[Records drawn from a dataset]

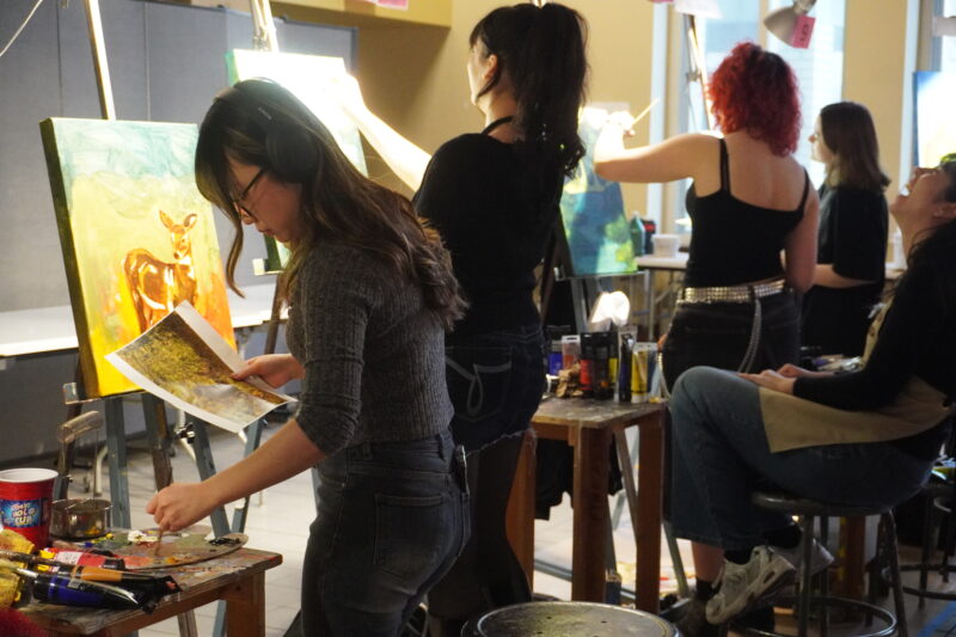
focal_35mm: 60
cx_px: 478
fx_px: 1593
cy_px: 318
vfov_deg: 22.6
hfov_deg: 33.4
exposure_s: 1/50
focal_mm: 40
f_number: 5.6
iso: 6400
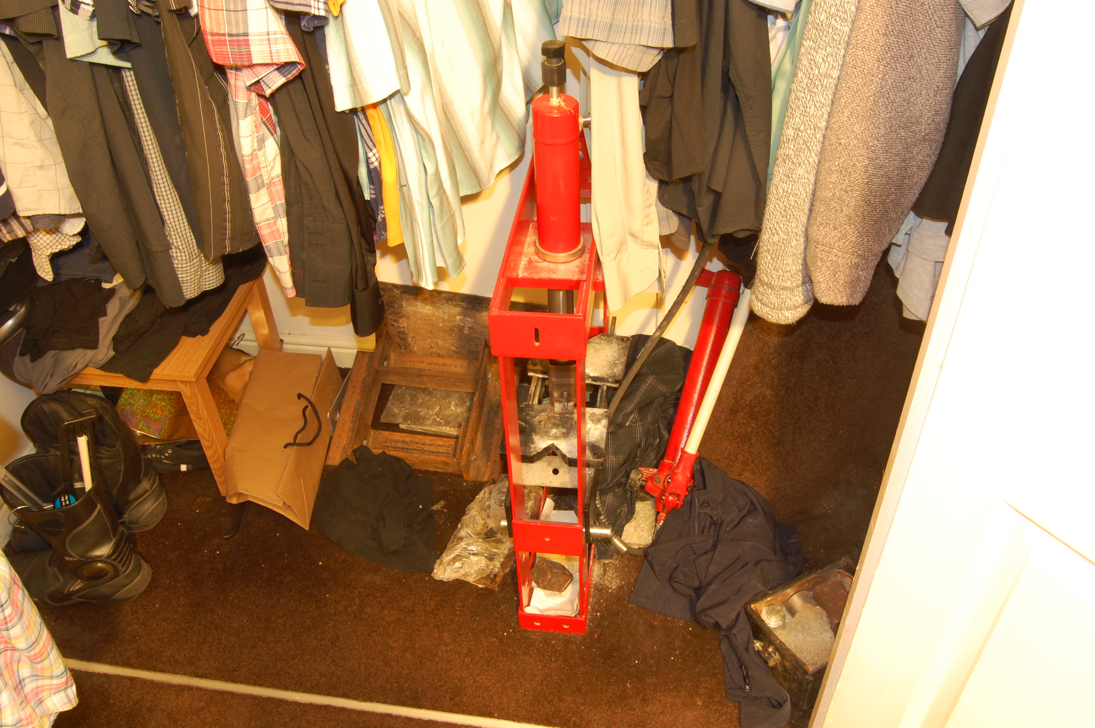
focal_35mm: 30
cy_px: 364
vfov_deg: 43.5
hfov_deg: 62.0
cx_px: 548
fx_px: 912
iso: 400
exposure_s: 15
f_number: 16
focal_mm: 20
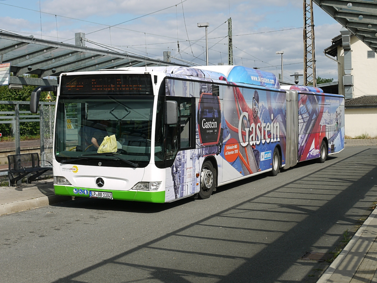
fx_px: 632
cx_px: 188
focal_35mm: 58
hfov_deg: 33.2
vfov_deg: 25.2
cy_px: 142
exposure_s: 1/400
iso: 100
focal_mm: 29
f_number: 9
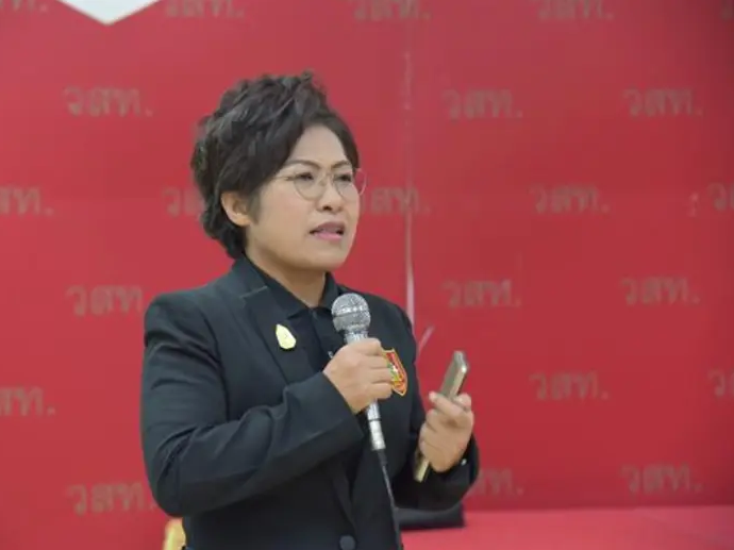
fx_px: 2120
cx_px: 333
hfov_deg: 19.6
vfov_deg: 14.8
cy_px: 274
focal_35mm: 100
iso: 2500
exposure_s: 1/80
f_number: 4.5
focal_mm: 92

* * *

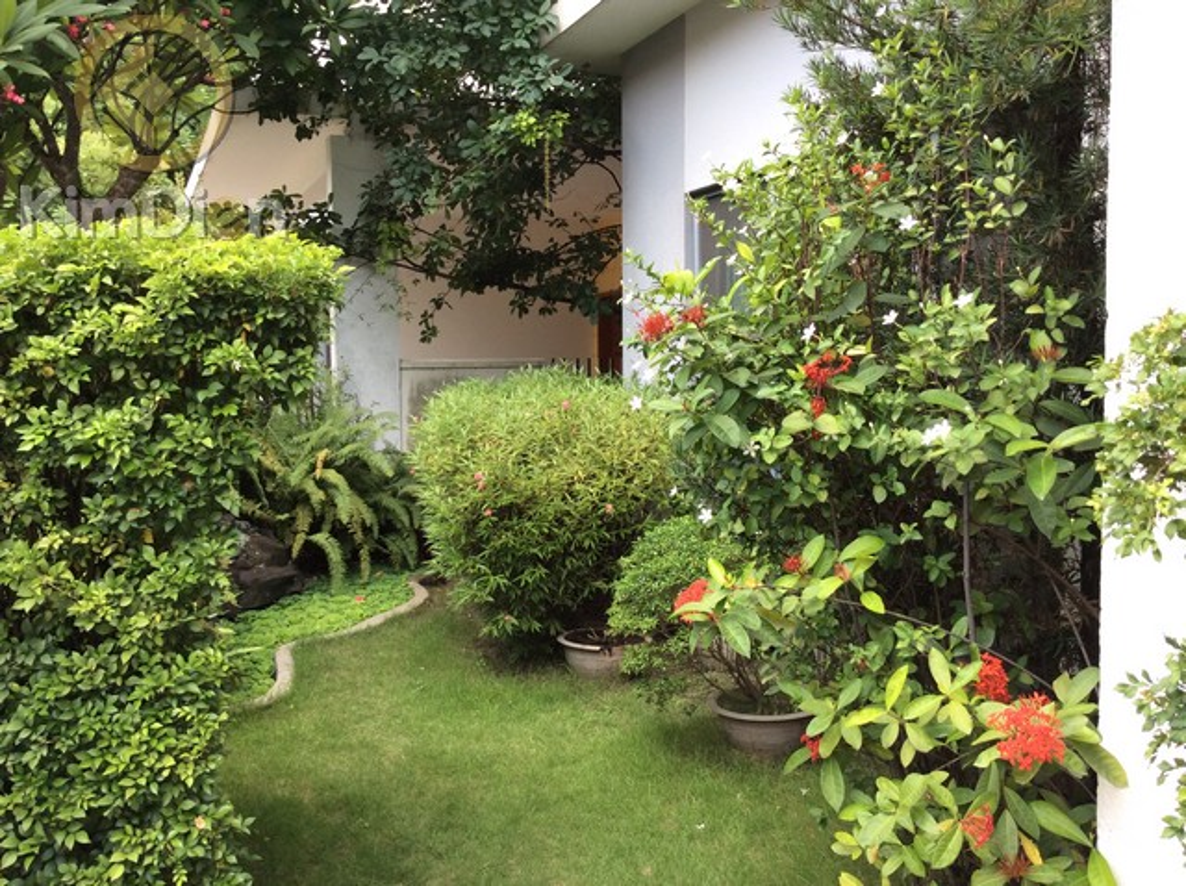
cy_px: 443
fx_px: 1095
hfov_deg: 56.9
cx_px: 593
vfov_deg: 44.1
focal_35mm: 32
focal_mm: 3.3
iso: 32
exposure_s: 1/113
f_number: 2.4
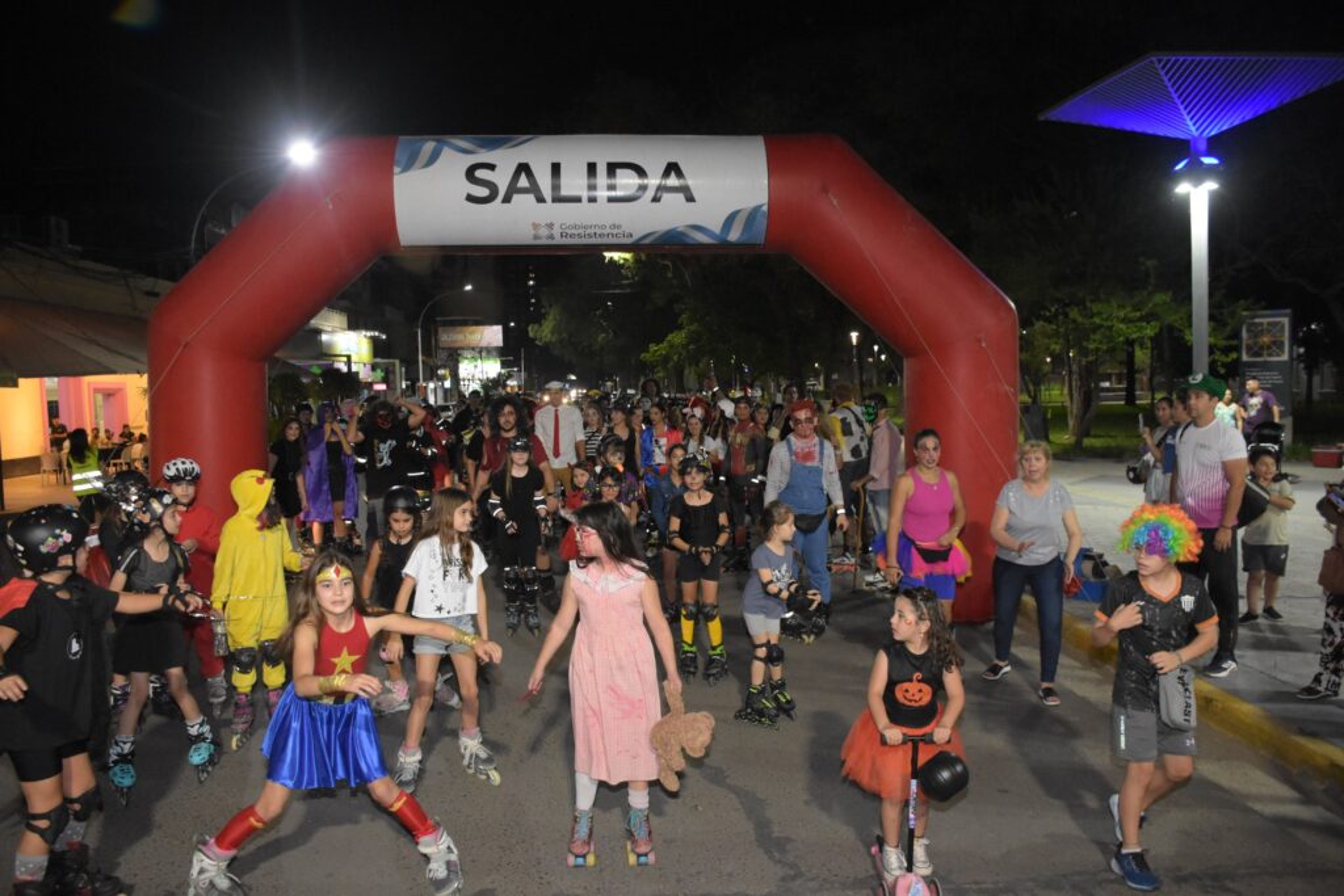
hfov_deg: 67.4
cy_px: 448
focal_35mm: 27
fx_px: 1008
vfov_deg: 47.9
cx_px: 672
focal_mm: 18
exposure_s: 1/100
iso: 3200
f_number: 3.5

---

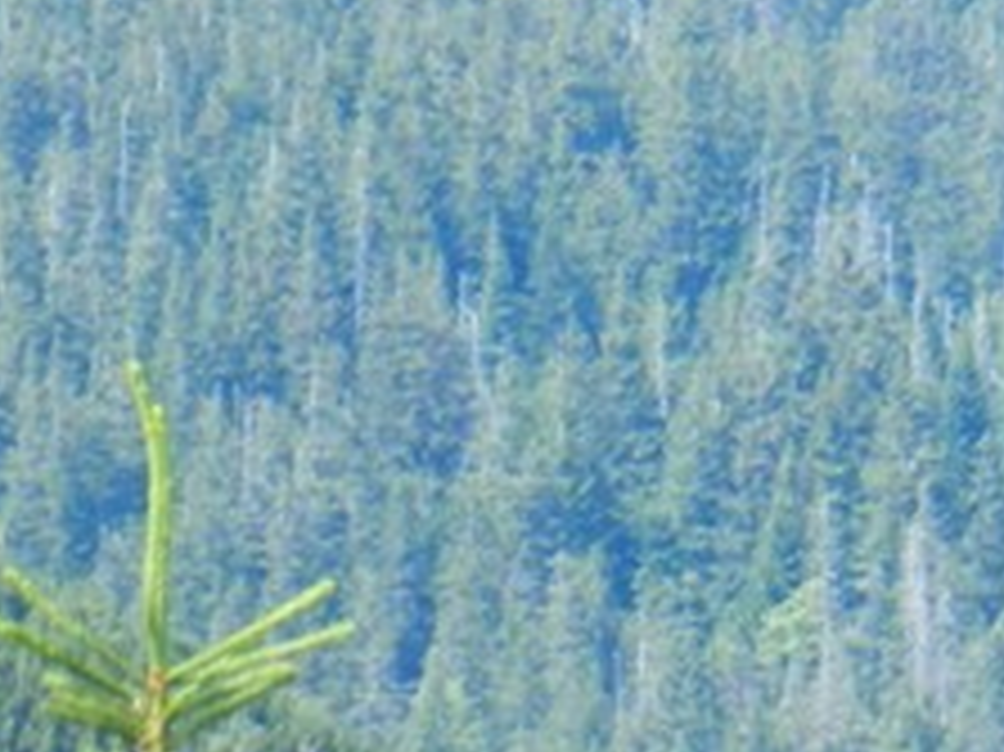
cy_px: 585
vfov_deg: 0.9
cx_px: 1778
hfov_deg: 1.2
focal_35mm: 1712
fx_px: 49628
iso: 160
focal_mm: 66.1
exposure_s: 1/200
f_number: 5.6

What you are asked to do:
Using the records above, print exactly the run of lines that starts with the line with "focal_mm: 29" and goes on through the line with "focal_mm: 92", pictures excluded.

Task response:
focal_mm: 29
f_number: 9
fx_px: 2120
cx_px: 333
hfov_deg: 19.6
vfov_deg: 14.8
cy_px: 274
focal_35mm: 100
iso: 2500
exposure_s: 1/80
f_number: 4.5
focal_mm: 92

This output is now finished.